_What you need to do_
Search the entries below for "Utrechcie" and copy each matching line.

Source data
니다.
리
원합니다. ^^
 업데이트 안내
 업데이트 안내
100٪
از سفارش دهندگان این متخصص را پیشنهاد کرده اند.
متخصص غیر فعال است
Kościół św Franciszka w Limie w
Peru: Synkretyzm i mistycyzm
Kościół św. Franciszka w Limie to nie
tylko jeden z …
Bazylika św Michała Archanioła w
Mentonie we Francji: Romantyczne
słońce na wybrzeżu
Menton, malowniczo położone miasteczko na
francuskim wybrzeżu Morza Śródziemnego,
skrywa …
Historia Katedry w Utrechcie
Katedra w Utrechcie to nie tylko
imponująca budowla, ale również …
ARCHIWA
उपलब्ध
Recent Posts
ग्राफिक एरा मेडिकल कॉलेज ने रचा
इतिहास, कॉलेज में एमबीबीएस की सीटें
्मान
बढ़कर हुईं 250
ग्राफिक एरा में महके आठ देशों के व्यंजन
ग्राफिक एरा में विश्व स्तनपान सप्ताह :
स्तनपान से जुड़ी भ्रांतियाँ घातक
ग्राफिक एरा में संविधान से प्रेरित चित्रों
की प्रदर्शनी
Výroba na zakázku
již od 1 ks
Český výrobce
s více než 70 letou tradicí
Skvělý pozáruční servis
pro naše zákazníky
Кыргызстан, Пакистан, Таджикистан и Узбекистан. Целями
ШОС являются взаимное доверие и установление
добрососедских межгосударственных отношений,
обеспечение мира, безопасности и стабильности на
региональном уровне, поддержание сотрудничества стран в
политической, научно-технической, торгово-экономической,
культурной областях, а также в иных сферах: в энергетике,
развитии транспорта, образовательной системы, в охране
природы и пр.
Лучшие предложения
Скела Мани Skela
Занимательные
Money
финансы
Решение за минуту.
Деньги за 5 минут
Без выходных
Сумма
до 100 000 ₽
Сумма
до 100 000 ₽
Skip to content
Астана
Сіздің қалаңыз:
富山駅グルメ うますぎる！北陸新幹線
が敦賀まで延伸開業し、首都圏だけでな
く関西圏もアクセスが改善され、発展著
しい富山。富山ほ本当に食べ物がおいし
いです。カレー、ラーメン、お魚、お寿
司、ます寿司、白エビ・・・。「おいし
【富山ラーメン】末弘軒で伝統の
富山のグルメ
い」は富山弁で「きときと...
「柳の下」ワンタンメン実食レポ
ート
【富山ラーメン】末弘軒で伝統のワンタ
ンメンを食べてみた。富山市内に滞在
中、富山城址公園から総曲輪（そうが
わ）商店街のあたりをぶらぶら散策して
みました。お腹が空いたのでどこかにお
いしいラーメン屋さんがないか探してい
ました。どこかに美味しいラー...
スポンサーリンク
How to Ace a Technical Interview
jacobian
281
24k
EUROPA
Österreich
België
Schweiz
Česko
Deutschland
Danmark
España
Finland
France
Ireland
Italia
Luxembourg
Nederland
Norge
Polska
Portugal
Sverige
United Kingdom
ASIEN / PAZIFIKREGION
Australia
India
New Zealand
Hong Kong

_Answer section_
Historia Katedry w Utrechcie
Katedra w Utrechcie to nie tylko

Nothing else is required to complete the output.